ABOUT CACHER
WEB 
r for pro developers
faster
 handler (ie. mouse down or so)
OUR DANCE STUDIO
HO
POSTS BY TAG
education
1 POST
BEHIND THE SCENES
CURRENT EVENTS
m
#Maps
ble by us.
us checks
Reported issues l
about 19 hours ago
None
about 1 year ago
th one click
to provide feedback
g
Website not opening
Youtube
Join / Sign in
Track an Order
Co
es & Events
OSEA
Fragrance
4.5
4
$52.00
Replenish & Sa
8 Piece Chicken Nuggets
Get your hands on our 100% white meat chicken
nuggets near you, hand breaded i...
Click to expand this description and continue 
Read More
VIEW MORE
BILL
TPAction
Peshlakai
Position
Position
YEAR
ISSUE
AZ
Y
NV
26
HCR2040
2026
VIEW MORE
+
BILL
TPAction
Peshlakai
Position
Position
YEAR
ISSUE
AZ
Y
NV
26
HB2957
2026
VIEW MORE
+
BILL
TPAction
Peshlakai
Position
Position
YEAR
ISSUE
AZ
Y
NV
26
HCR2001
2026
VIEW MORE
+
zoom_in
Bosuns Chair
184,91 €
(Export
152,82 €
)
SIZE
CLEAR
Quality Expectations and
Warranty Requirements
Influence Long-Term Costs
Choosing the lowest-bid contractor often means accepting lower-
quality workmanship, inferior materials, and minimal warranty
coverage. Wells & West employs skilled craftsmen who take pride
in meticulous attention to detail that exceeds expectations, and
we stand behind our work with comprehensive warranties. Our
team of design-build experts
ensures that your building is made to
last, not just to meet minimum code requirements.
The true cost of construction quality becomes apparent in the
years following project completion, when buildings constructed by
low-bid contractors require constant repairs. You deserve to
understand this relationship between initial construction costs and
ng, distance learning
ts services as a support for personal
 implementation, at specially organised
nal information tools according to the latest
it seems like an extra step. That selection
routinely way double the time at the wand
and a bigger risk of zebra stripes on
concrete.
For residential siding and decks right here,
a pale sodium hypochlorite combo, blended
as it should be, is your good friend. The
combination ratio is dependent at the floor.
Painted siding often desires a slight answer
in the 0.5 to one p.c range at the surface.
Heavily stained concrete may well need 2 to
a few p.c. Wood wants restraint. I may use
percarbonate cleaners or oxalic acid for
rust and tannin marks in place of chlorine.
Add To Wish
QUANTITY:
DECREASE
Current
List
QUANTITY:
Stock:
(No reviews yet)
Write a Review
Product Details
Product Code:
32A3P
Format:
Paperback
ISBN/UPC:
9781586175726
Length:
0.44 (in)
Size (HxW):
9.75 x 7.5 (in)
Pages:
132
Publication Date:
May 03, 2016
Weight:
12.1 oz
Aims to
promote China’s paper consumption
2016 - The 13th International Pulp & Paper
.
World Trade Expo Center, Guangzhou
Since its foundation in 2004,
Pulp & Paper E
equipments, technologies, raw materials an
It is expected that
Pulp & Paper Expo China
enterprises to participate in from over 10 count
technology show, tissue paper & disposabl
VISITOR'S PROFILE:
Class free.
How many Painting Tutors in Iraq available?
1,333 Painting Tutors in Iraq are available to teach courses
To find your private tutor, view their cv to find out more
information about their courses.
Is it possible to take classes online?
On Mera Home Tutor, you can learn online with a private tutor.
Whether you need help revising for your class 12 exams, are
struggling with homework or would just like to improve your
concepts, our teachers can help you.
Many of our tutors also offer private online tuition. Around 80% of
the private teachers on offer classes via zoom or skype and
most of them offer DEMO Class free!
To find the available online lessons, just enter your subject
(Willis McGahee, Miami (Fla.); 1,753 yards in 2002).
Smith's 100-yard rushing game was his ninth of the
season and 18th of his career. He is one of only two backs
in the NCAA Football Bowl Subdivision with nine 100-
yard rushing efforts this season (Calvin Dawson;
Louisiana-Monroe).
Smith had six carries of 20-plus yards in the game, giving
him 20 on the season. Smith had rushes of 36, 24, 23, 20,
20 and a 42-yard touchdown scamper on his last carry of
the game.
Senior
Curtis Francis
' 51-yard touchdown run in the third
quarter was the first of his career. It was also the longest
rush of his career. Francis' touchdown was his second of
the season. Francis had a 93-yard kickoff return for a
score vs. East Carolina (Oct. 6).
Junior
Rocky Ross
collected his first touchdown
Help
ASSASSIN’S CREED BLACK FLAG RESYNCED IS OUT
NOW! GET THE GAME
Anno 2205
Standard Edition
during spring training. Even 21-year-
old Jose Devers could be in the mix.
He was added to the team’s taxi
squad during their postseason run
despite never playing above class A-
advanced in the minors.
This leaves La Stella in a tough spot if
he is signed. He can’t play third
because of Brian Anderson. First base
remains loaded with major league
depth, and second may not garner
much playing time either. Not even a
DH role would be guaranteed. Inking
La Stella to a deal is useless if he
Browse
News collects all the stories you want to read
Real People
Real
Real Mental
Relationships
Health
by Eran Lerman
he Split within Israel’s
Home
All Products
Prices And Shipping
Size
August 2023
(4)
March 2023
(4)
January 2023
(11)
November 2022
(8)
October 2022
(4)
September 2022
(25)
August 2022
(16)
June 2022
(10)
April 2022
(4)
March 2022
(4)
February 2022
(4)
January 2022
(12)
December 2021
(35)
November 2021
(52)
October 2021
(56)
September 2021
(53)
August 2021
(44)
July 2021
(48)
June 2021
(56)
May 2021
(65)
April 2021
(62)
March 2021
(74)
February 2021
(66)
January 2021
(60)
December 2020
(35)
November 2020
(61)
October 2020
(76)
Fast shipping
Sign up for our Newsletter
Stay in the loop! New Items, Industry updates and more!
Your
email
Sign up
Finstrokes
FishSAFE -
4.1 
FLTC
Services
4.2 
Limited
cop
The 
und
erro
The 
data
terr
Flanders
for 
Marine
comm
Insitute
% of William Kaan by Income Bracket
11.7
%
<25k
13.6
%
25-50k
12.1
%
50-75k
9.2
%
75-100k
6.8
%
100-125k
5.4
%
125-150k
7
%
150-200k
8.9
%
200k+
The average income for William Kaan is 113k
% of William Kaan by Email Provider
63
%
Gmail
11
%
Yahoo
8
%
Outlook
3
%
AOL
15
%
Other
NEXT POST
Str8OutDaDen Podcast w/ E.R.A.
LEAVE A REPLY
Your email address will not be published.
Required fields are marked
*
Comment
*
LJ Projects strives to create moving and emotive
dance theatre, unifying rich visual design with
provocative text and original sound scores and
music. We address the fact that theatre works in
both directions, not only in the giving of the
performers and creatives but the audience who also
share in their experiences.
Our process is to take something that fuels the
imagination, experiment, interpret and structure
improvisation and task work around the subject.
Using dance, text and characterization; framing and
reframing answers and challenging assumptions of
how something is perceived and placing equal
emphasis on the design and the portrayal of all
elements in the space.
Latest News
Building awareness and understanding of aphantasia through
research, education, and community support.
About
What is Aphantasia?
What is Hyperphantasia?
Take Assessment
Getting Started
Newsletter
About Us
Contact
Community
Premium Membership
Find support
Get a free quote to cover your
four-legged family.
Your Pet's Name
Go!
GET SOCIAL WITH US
********************
_What you are asked to do_
Give the count of lines in the listing that hold the word "only", and nothing else.

_Solution for this exercise_
2